* [HOW TO COMPLETE THIS TASK]:
The lines to return are those below that contain the word "System".

* [RECORDS SHOWN]:

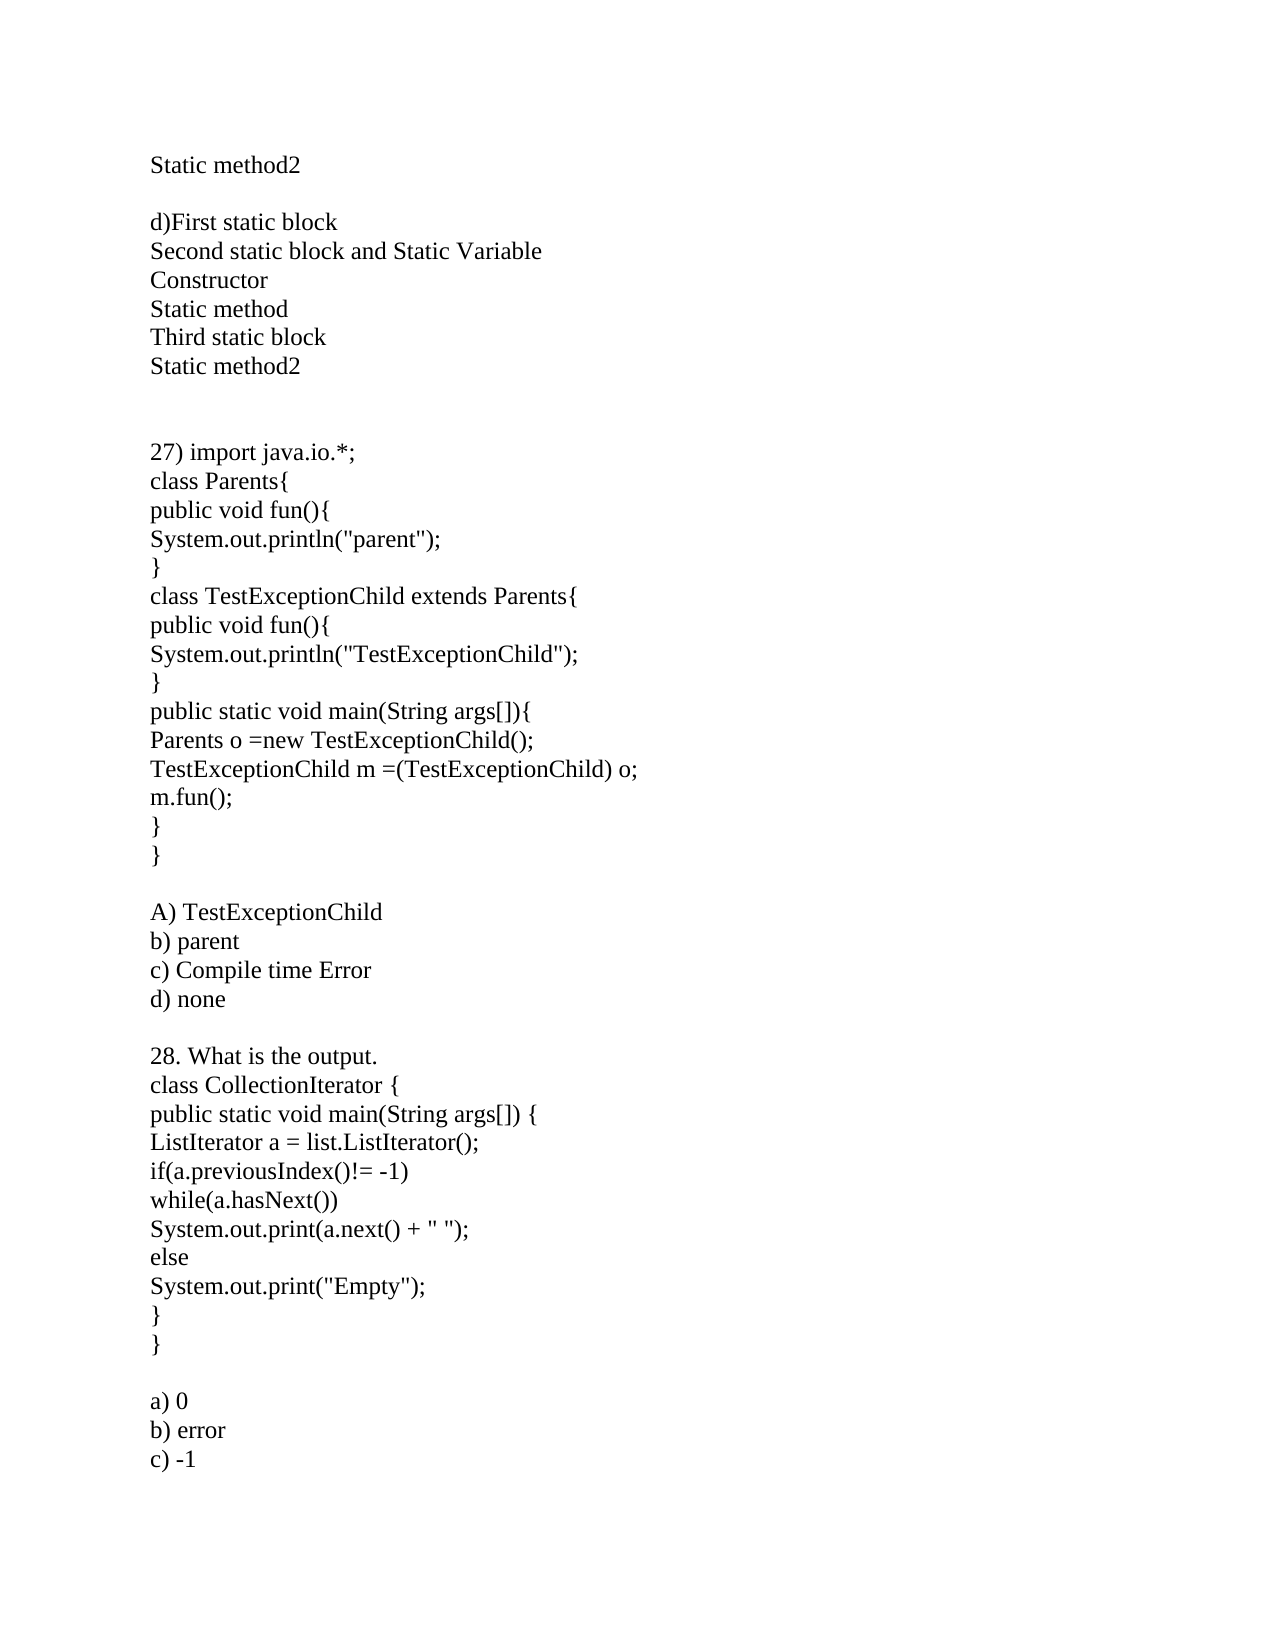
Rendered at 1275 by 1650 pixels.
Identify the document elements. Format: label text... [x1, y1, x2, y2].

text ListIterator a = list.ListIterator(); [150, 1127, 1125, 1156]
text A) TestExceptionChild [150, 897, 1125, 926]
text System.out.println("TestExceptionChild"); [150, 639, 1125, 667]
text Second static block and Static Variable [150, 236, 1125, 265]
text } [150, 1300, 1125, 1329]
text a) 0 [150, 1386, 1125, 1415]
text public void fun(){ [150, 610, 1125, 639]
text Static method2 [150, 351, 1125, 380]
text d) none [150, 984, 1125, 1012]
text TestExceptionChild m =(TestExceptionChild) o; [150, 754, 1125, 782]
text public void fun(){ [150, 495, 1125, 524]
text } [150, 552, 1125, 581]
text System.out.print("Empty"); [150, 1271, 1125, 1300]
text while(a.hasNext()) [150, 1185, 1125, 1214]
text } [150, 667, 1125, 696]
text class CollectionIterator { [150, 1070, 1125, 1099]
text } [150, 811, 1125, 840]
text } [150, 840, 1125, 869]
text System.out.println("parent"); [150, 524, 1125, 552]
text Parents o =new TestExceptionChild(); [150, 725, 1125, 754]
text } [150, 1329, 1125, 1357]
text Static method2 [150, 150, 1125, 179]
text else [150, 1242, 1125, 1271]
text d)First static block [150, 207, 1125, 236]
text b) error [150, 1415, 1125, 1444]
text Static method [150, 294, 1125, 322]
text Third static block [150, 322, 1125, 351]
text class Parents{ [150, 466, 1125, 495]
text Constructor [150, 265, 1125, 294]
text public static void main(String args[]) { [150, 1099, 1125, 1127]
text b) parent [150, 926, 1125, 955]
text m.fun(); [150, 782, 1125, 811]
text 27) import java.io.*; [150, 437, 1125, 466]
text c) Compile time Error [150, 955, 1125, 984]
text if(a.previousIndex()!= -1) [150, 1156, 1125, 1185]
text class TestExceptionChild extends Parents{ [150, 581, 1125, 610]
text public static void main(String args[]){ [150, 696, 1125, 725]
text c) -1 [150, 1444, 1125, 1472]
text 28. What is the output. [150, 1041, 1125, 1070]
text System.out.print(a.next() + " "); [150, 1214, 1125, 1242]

* [ANSWER]:
text System.out.println("TestExceptionChild"); [150, 639, 1125, 667]
text System.out.print("Empty"); [150, 1271, 1125, 1300]
text System.out.println("parent"); [150, 524, 1125, 552]
text System.out.print(a.next() + " "); [150, 1214, 1125, 1242]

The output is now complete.